WORK ORDER A: According to the text on the history of capital punishment, what event led to the death penalty being restored in the Tang dynasty in 759?
WORK ORDER B: Continue the text on the history of capital punishment, beginning after its final sentence.

SOURCE TEXT:
━━━━━━━━━━━━━━━━

A historic debate, followed by a vote, took place in the Roman Senate to decide the fate of Catiline's allies when he attempted to seize power in December, 63 BC. Cicero, then Roman consul, argued in support of the killing of conspirators without judgment by decision of the Senate (Senatus consultum ultimum) and was supported by the majority of senators; among the minority voices opposed to the execution, the most notable was Julius Caesar. The custom was different for foreigners who did not hold rights as Roman citizens, and especially for enslaved people, who were transferrable property.

Crucifixion was a form of punishment first employed by the Romans against enslaved people who rebelled, and throughout the Republican era was reserved for enslaved people, bandits, and traitors. Intended to be a punishment, a humiliation, and a deterrent, the condemned could take up to a few days to die. Corpses of the crucified were typically left on the crosses to decompose and to be eaten by animals.

===China===
There was a time in the Tang dynasty (618–907) when the death penalty was abolished. This was in the year 747, enacted by Emperor Xuanzong of Tang (r. 712–756). When abolishing the death penalty, Xuanzong ordered his officials to refer to the nearest regulation by analogy when sentencing those found guilty of crimes for which the prescribed punishment was execution. Thus, depending on the severity of the crime, a punishment of severe scourging with the thick rod or exile to the remote Lingnan region might take the place of capital punishment. However, the death penalty was restored only 12 years later in 759 in response to the An Lushan Rebellion. At this time in the Tang dynasty, only the emperor had the authority to sentence criminals to execution. Under Xuanzong, capital punishment was relatively infrequent, with only 24 executions in the year 730 and 58 executions in the year 736.

The two most common forms of execution in the Tang dynasty were strangulation and decapitation, which were the prescribed methods of execution for 144 and 89 offences, respectively. Strangulation was the prescribed sentence for lodging an accusation against one's parents or grandparents with a magistrate, scheming to kidnap a person and sell them into slavery, and opening a coffin while desecrating a tomb. Decapitation was the method of execution prescribed for more serious crimes such as treason and sedition. Despite the great discomfort involved, most of the Tang Chinese preferred strangulation to decapitation, as a result of the traditional Tang Chinese belief that the body is a gift from the parents and that it is, therefore, disrespectful to one's ancestors to die without returning one's body to the grave intact.

━━━━━━━━━━━━━━━━

Stored items:
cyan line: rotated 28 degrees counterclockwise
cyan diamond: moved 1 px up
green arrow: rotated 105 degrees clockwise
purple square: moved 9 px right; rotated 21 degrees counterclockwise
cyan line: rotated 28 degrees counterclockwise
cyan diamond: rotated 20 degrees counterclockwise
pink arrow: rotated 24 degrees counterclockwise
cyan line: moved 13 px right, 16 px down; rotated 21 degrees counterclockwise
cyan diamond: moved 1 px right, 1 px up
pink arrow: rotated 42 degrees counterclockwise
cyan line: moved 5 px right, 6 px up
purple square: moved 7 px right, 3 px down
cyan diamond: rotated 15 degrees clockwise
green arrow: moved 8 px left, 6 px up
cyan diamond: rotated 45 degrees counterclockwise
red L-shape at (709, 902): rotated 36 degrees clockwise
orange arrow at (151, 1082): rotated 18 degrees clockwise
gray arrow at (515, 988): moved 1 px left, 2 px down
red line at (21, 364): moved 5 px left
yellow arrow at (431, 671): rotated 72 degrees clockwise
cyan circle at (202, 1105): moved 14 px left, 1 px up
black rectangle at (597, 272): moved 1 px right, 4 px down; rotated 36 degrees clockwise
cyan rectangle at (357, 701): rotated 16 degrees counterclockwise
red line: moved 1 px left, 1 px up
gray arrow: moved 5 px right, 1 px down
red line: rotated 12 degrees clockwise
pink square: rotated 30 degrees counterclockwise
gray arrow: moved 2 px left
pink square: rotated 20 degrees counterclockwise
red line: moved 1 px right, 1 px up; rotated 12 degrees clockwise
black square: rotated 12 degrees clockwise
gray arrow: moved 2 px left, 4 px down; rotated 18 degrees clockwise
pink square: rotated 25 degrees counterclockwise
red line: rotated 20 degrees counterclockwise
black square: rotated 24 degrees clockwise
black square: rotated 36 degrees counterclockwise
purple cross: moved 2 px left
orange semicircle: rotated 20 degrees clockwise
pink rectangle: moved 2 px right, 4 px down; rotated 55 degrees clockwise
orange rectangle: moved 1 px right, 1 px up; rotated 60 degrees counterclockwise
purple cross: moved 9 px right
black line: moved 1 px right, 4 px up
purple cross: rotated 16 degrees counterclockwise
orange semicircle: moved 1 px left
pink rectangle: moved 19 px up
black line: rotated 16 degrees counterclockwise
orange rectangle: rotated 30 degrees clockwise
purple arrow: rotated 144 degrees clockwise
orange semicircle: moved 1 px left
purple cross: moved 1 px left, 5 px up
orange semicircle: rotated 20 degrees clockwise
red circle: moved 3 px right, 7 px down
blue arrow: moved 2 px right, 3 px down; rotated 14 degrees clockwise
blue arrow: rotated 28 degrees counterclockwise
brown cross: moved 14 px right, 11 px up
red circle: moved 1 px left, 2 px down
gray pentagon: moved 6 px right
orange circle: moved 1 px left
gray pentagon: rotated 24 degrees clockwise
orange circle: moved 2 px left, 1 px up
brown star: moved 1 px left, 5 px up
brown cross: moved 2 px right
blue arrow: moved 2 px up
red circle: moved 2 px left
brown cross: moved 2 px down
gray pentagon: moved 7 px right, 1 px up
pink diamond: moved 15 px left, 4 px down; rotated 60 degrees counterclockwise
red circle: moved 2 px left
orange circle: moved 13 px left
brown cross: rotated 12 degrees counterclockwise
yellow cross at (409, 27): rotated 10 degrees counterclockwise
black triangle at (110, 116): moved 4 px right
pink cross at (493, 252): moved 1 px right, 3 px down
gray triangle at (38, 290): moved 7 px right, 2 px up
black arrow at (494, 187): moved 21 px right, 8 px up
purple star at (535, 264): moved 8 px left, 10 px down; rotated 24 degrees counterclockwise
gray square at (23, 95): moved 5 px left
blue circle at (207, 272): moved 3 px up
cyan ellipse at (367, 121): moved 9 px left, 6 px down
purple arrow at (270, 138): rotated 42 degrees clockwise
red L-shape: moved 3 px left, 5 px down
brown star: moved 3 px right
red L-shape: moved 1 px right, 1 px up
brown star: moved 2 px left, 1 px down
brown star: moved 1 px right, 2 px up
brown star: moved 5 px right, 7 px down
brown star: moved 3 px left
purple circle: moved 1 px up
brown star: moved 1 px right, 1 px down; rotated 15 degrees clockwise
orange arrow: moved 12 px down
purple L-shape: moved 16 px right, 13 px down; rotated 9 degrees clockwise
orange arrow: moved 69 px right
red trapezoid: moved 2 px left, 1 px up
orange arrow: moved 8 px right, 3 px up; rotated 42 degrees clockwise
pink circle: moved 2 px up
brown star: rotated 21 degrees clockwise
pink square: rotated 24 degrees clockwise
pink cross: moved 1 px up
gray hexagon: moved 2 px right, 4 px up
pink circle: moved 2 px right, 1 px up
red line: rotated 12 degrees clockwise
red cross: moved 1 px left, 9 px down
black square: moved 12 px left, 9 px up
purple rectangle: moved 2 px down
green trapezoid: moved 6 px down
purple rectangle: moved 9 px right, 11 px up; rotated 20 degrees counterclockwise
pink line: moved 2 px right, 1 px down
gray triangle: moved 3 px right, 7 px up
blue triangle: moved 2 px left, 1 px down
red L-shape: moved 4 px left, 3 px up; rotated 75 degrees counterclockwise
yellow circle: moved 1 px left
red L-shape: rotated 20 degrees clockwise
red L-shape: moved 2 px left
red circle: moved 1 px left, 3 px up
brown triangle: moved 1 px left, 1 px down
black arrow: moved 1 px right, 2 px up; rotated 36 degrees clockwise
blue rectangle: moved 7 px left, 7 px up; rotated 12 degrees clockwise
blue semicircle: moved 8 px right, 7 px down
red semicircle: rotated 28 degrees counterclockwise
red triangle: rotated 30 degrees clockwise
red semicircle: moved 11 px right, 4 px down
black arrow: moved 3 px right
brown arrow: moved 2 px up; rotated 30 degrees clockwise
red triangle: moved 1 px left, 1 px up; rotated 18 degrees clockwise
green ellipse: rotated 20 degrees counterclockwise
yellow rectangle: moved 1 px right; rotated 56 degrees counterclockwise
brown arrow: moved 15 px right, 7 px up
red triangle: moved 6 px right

━━━━━━━━━━━━━━━━

TASK RESPONSE A: The An Lushan Rebellion.

TASK RESPONSE B:
Some further forms of capital punishment were practiced in the Tang dynasty, of which the first two that follow at least were extralegal. The first of these was scourging to death with the thick rod which was common throughout the Tang dynasty, especially in cases of gross corruption. The second was truncation, in which the convicted person was cut in two at the waist with a fodder knife and then left to bleed to death. A further form of execution called Ling Chi (slow slicing), or death by/of a thousand cuts, was used from the close of the Tang dynasty (around 900) to its abolition in 907.

When a minister of the fifth grade or above received a death sentence, the emperor might grant him a special dispensation allowing him to commit suicide in lieu of execution. Even when this privilege was not granted, the law required that the condemned minister be provided with food and ale by his keepers and transported to the execution ground in a cart rather than having to walk there.

Nearly all executions under the Tang dynasty took place in public as a warning to the population. The heads of the executed were displayed on poles or spears. When local authorities decapitated a convicted criminal, the head was boxed and sent to the capital as proof of identity and that the execution had taken place.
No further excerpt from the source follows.